In the past decade, several multi-kinase inhibitors have been shown to improve the progression-free survival of patients with RAI-refractory NMTC [53]. Currently, sorafenib and lenvatinib are approved for treatment of RAI-refractory thyroid cancer patients [9, 54]. Targeted kinase therapies have also been previously assessed for their redifferentiation potential in NMTC, including the MEK inhibitor selumetinib and the BRAFV600E inhibitors vemurafenib and dabrafenib [55,56,57]. The clinical efficacy of digoxin as compared to that of the abovementioned multi-kinase inhibitors remains to be investigated in future clinical trials. Importantly, clinical application of digoxin in patients with heart disease is characterized by a more favourable safety and toxicity profile as compared to these targeted kinase therapies in cancer patients [9, 53, 54, 58]. These profiles apply when digoxin or targeted kinase therapies are administered separately. However, one must be aware of drug-drug interactions when combinations of these drugs are administered in clinical practice. In a recent review, Akbulut et al. raised awareness of possible drug-drug interactions between cardiovascular drugs and anti-cancer drugs [59].

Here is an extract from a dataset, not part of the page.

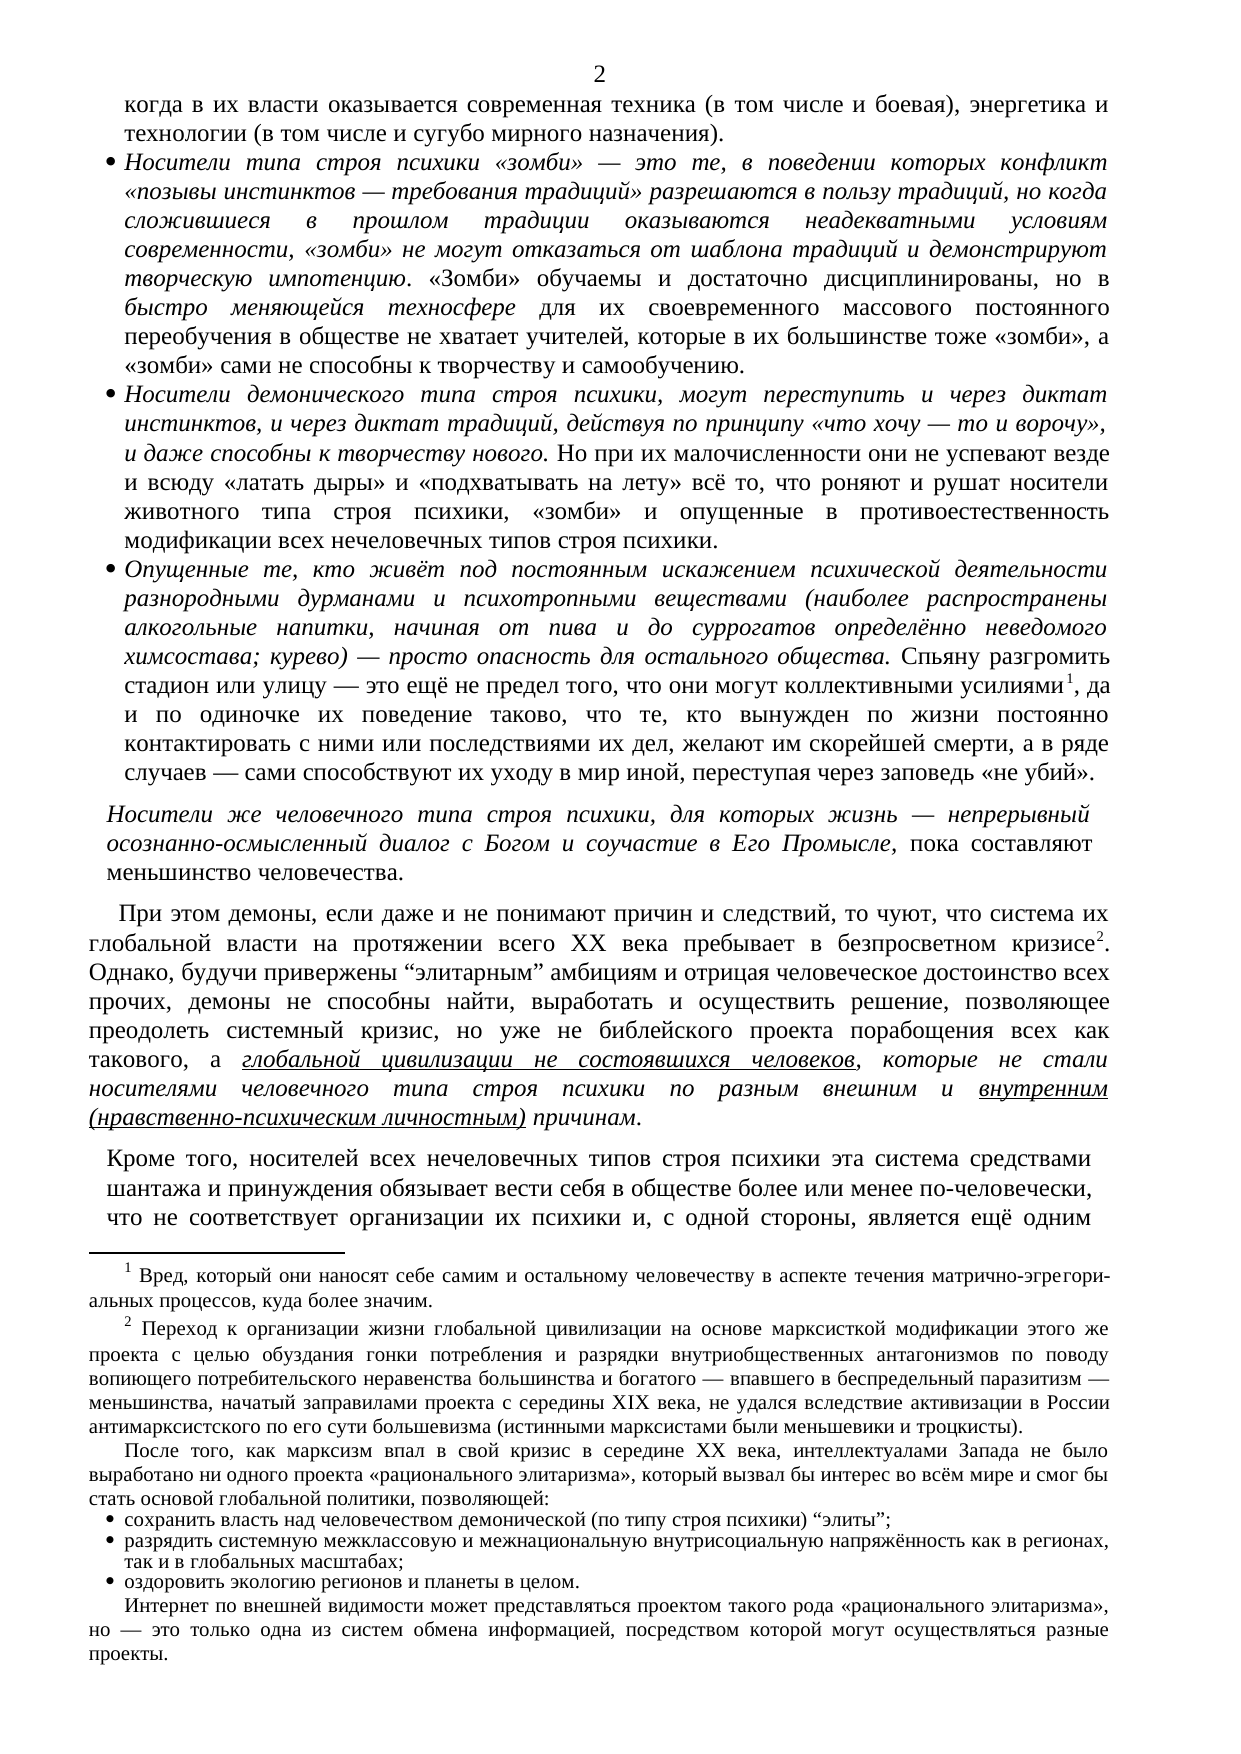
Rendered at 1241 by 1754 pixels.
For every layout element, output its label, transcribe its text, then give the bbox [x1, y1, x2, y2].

A few limitations of this study should be mentioned. The retrospective design of the human study and the small number of patients require future validation in prospective studies with larger sample sizes. Different digoxin dosages were used in mice and patients. However, the patients did receive the therapeutic dose of digoxin, which apparently was effective. Also, the use of a single assay to evaluate LC3 in order to detect autophagy activity is a limitation. Therefore, future studies are needed to confirm our findings from both the retrospective cohort as well as the mouse study.

Taken together, we here report the in vivo effects of digoxin treatment on NMTC proliferation, redifferentiation and RAI uptake capacity, both in mice and in humans. These findings need validation in prospective human studies and may potentially establish a repositioned clinical application of the cardiac glycoside digoxin as adjunctive treatment modality to suppress tumor growth and to improve RAI responsiveness in RAI-refractory NMTC patients.